Text:
In the NLP world of Knowledge Nets
Kiril Simov & Petya Osenova - Bulgarian Academy of Sciences
Nowadays a number of initiatives have been very active, which structure the linguistic knowledge in hierarchical lexicons, called ‘nets’. Needless to say, the oldest and the most popular ‘net’ is the WordNet, which is still expanding and being developed. Then come in order also PhraseNet, FrameNet, VerbNet, etc. At the same time, our world knowledge is modelled via ontologies – upper (abstract) and domain (specific) ones. Some bridges between these two types of knowledge bases have already been established, such as construction of WordNets aligned to a top ontology in EuroWordNet, mapping of WordNet to SUMO (Suggested Upper Merged Ontology) and to DOLCE - the OntoWordNet.
The purpose of this tutorial is to discuss the properties and utility of both - the rich linguistic knowledge lexicons, on the one hand, and the ontologies, on the other. The relations between the two types of resources will be outlined with respect to various NLP applications (eLearning, Information Retrieval, etc.).
The tutorial will focus on the following topics:
1. Facing Linguistic Knowledge Nets.
A contrastive overview will be presented of the most popular nets and their design properties. These resources will be considered with respect to multilinguality, domains, visualization and potential for various NLP applications.
2. Getting the ontologies into the picture.
Linguistic knowledge is part of our world knowledge. Thus, we will focus first on the concept ‘ontology’. Our interpretation will be more NLP-oriented than philosophically considered, although the philosophical justification will be kept. Then the peculiarities of the upper as well as domain ontologies will be presented. The inheritance and control mechanisms, which go from the upper to the domain one will be featured. Also, the role of the nets from the ontological point of view will be shown.
3. The “war for domination” between the nets and the ontologies.
Very often, in the NLP world the distinction between a linguistic knowledge net and ontology is blurred due to terminological ambiguity and non-clarity. We will discuss the criteria for deciding which resource is a linguistic net and which is an ontology. On the other hand, the nets serve as a ‘middle’ part between the upper and the domain ontologies. This interaction, however, is not trivial. Thus, some mapping procedures in this respect will be outlined as well.
This tutorial aims at a broader audience. It is meant to be suitable for all students and researchers who work or are interested in creating, implementing, and using rich knowledge resources in an NLP environment.
Kiril Simov is a senior researcher at Linguistic Modeling Department, IPP, Bulgarian Academy of Sciences. His main interests are developing and using knowledge-based tools and approaches to linguistic information and tasks, language resources, semantic dictionaries and ontologies.
Petya Osenova is a senior researcher at Linguistic Modeling Department, IPP, Bulgarian Academy of Sciences, and associate professor in Morphology and Syntax at the Sofia University “St. Kl. Ohridski”. Her research interests are in the area of morphology, syntax, lexical knowledge bases, formal grammars, corpus linguistics, question answering, HPSG.
|

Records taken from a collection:
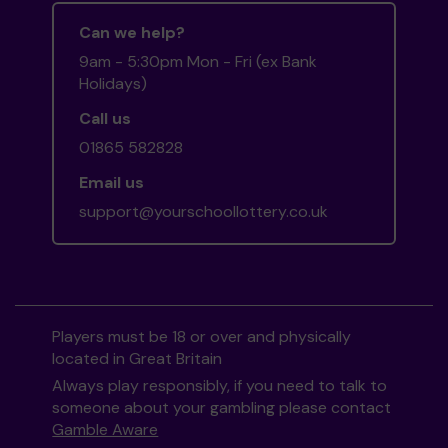
Can we help?
9am - 5:30pm Mon - Fri (ex Bank
Holidays)
Call us
01865 582828
Email us
support@yourschoollottery.co.uk
Players must be 18 or over and physically
located in Great Britain
Always play responsibly, if you need to talk to
someone about your gambling please contact
Gamble Aware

Description of the task: Write out the part of the text on knowledge nets and ontologies from "The tutorial will" to "various NLP applications.". Work only from the text on knowledge nets and ontologies.

Answer for the task:
The tutorial will focus on the following topics:
1. Facing Linguistic Knowledge Nets.
A contrastive overview will be presented of the most popular nets and their design properties. These resources will be considered with respect to multilinguality, domains, visualization and potential for various NLP applications.